C’est à 22 ans que James Joyce rencontre celle qui deviendra sa femme en 1931 après avoir été sa compagne pendant des années : Nora Barnacle, fille du Connemara.

C'est un bagarreur et un impétueux, ainsi qu'un bon buveur et querelleur. De beuveries en disputes, bagarres et tonitruants échanges en Irlande, il décide de s’exiler. Il trouve un emploi d’enseignant en anglais à l’école Berlitz de Zurich pour découvrir à l'arrivée que le poste n’existe pas.

Lignes présentées:
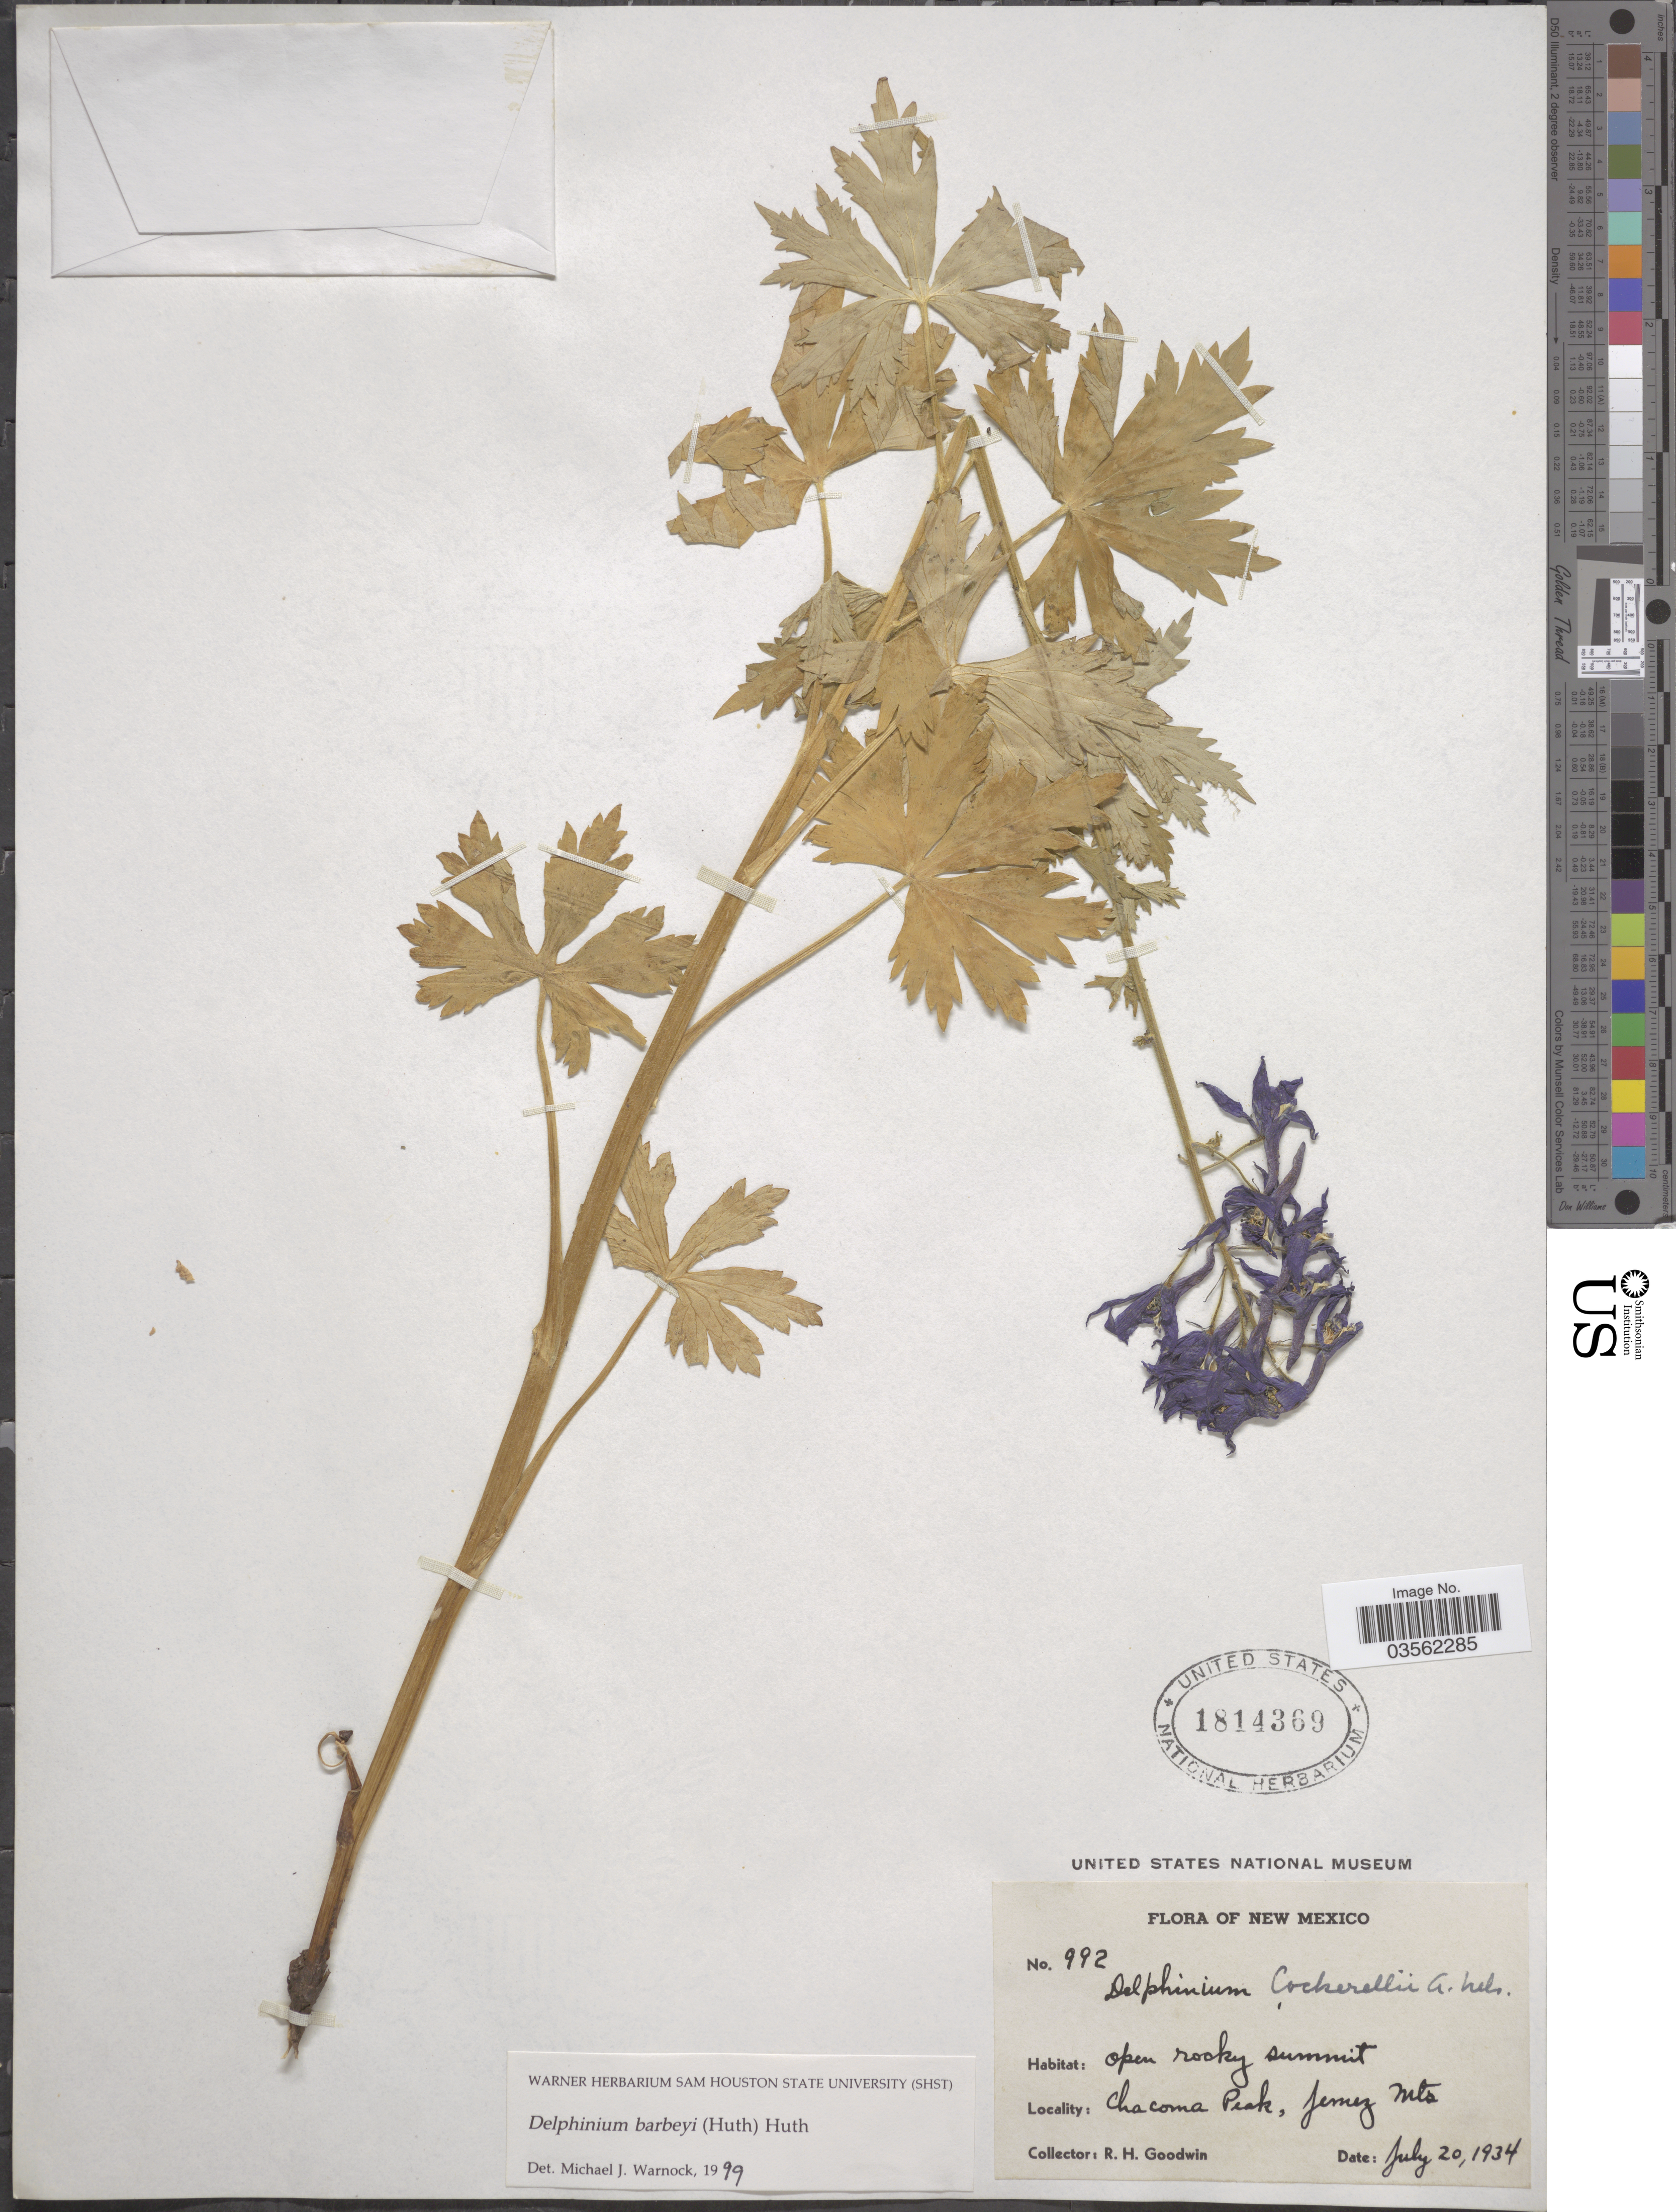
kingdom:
---
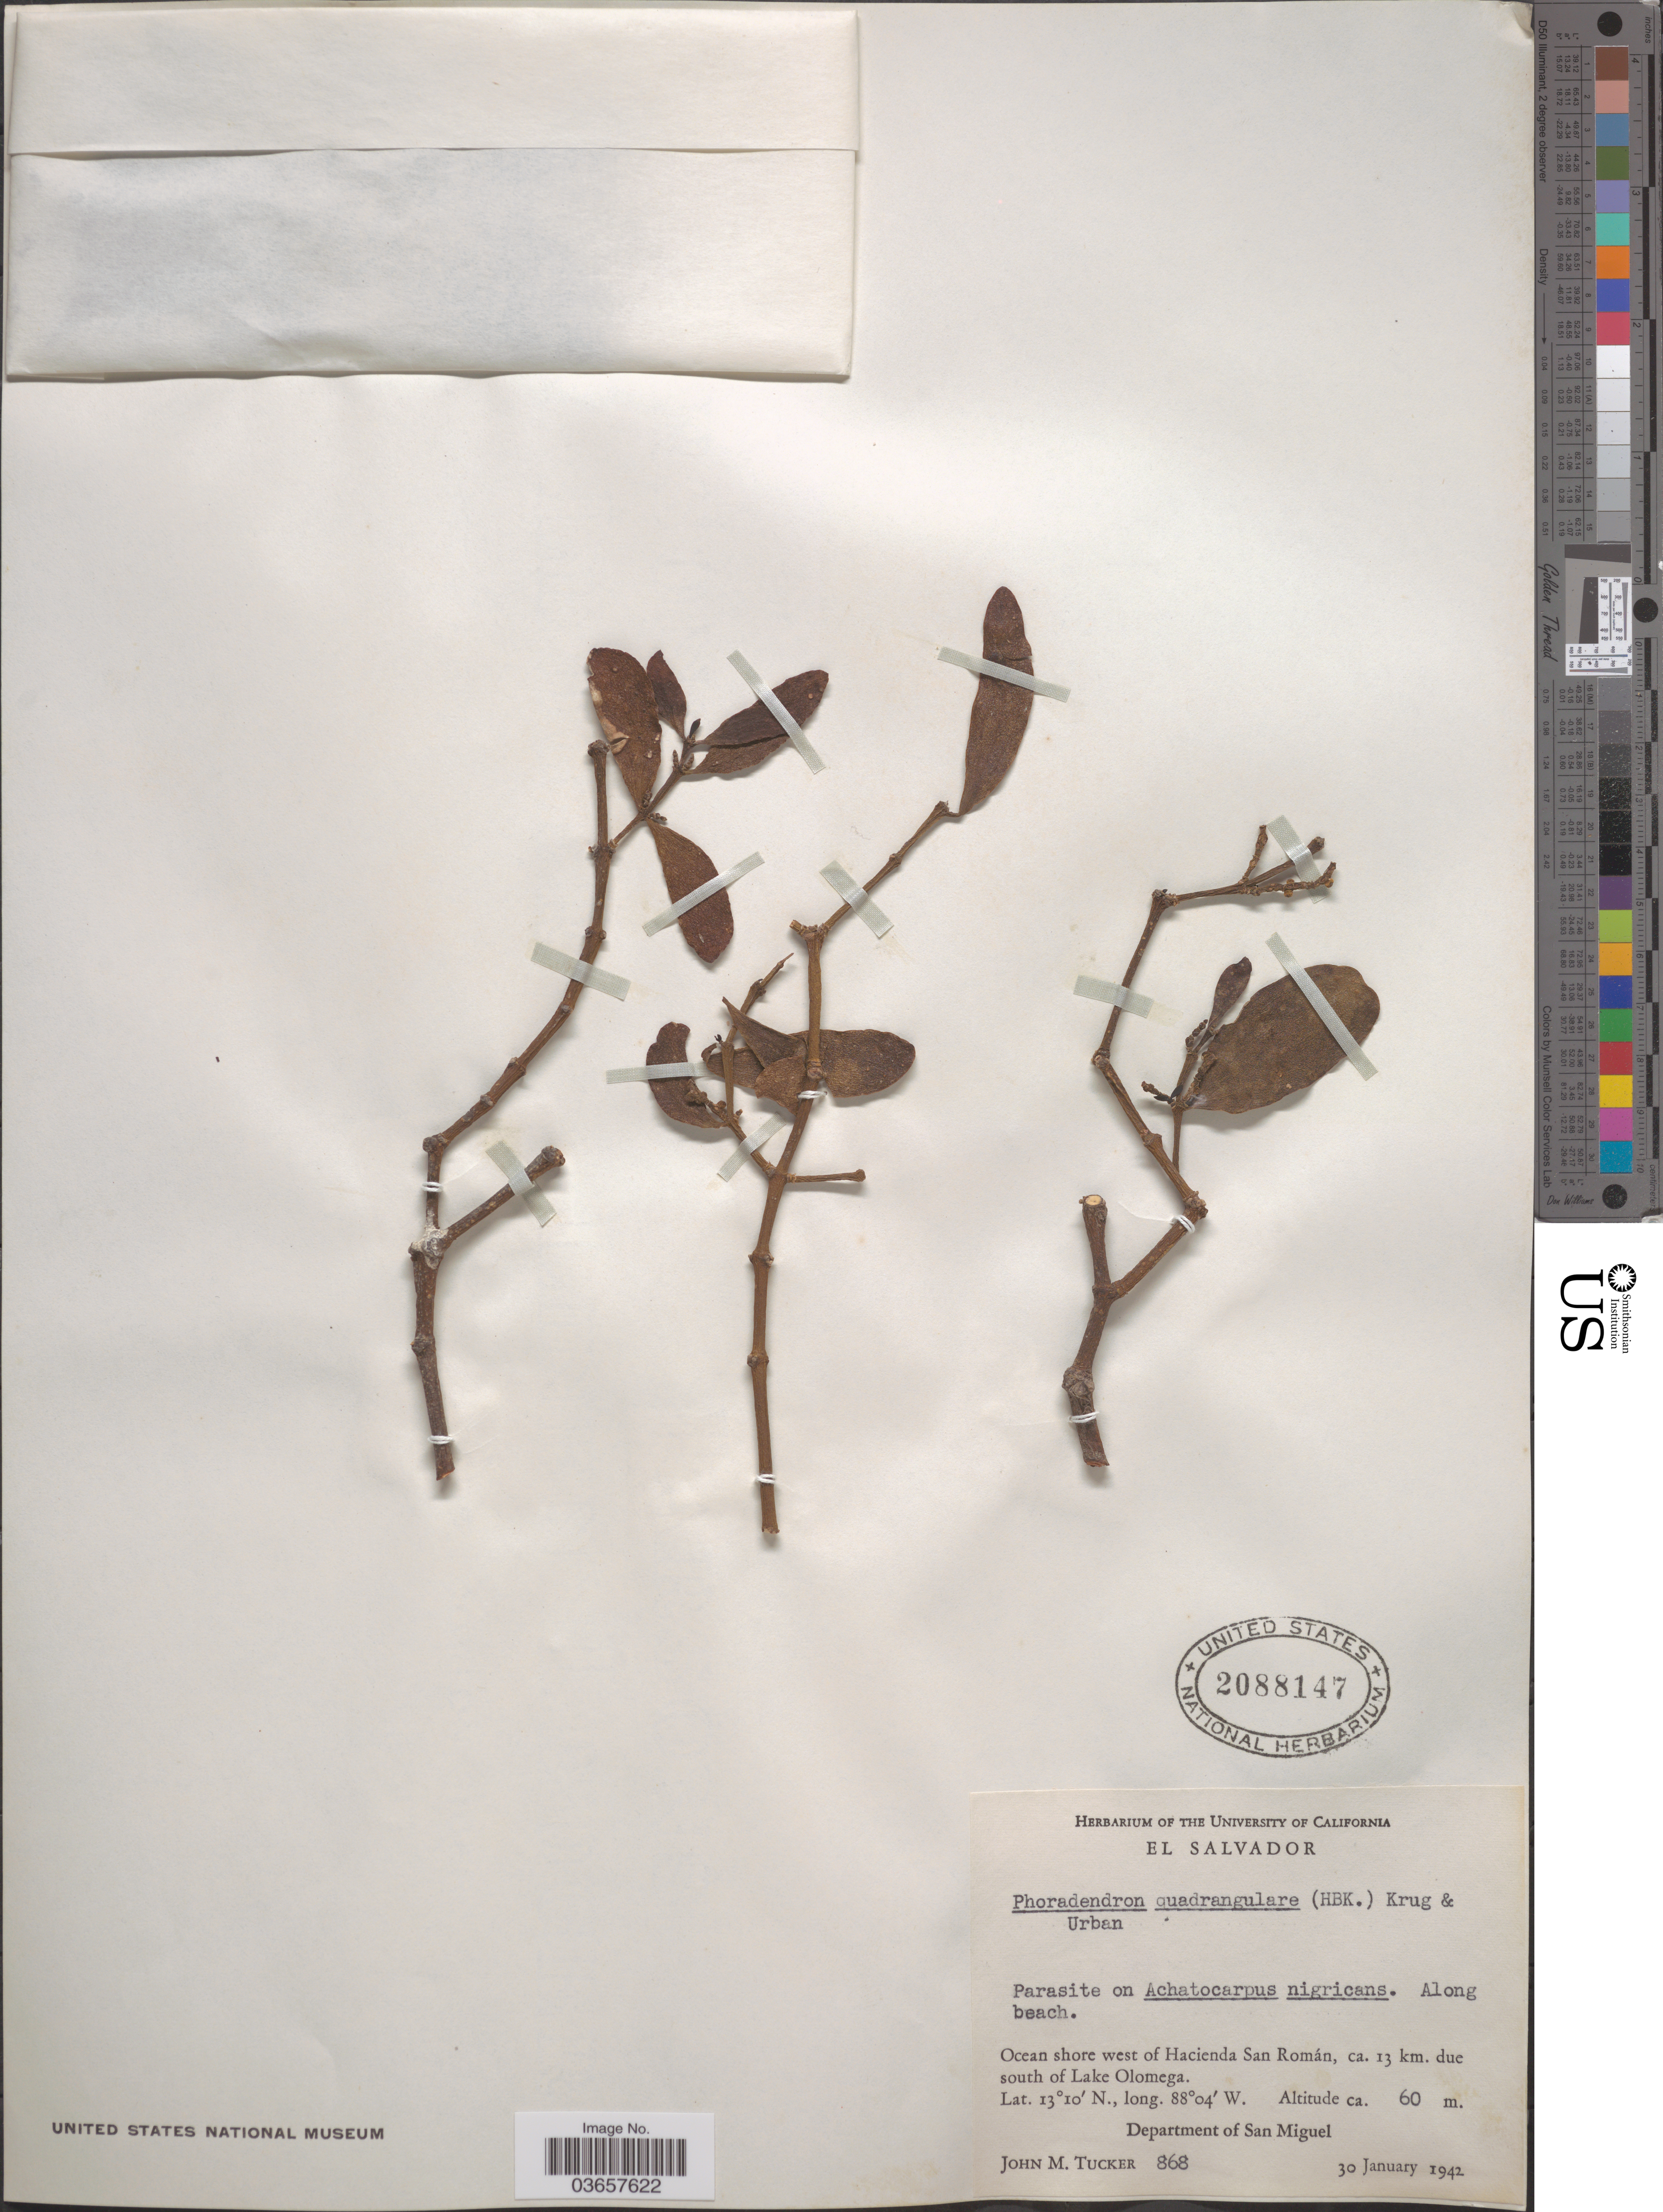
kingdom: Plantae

Consignes:
• A. Répondez à ces questions sur le texte consacré à James Joyce :
(i) À quel âge James Joyce rencontre-t-il Nora Barnacle ?
(ii) En quelle année devient-elle sa femme ?
(iii) Dans quelle ville se trouve l'école Berlitz où il trouve un emploi ?
• B. Écrivez la suite du texte sur James Joyce, en reprenant après sa dernière phrase.
Ces lignes viennent d'une autre source que le texte.

Réponses:
• A.
(i) À 22 ans.
(ii) En 1931.
(iii) À Zurich.

• B.
Il débarque donc, le 20  octobre 1904, à la gare de Trieste avec Nora, rencontrée 4 mois plus tôt et se rend à l’école Berlitz  locale où on l’aide à décrocher un poste d’enseignant à Pula – Croatie actuelle. Il n’y restera que 6 mois entre 1904 et 1905 car il est expulsé de la ville avec tous les étrangers suite à la découverte d’un réseau d’espionnage par les Autrichiens. Pola - comme on la nomme alors - fait partie de l’Autriche-Hongrie.

 

Trieste - Canal grande.

 

C’est donc à Trieste qu’il retourne pour y enseigner l’anglais. Un de ses élèves est l’écrivain Italo Svevo (La conscience de Zeno). Italo Svevo (de son vrai nom Ettore Schmitz) est Juif et lui sert de modèle pour le personnage de Leopold Bloom dans Ulysse.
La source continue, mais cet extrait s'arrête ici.